Schon in den ersten Absätzen zieht der Autor den Leser in eine Zeit und in ein Land – es könnte Togo in den 80er Jahren sein, wo Edem Awumey geboren wurde – in dem jeder Funken von Freigeist mit äußerster Härte erstickt wird. Ito konnte fliehen. Er hat sich in Kanada ein neues Leben aufgebaut. Kein Luxusleben. Aber ein freies Leben. Er ist sogar so frei, dass er seine eigene Vergangenheit nun mit Abstand betrachtet anderen zugängig machen will und es vor allem auch kann.

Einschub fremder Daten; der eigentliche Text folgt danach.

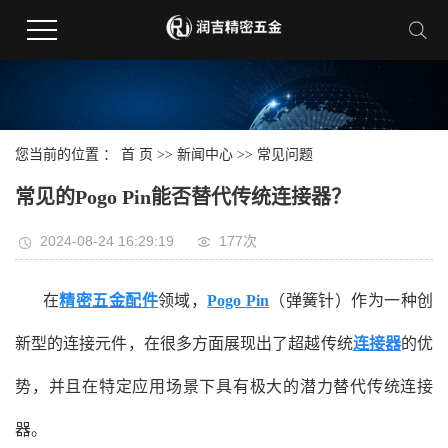
您当前的位置 ：
首 页
>>
新闻中心
>>
常见问题
常见的Pogo Pin能否替代传统连接器？
2024-08-24 16:29:19
177次
在
精密五金配件
领域，
Pogo Pin
（弹簧针）作为一种创
新型的连接元件，在很多方面展现出了超越传统
连接器
的优
势，并且在特定应用场景下具有极大的潜力替代传统连接
器。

Die Wucht der Worte fegen jeden eventuellen Zweifel hinweg, dass es wieder ein Buch über Folter und Flucht sein könnte, wie es schon so viele (zu viele?) gibt. Es als eindringlich zu beschreiben, würde der Wahrheit nicht annähernd gerecht werden. Ganz tief wühlt Awumey lässt Ito Baraka in seinem Leben wühlen. Das Blut gerät in Wallung, aber statt zu hassen, sieht Ito in seiner Vergangenheit mehr die Chance für einen Neubeginn. Auch wenn seine Zeit endlich ist.

Im riesigen Bücherstapel afrikanischer Literatur und Literatur über Afrika sticht „Nächtliche Erklärungen“ durch seine Schonungslosigkeit und die einzigartige Wortwahl heraus.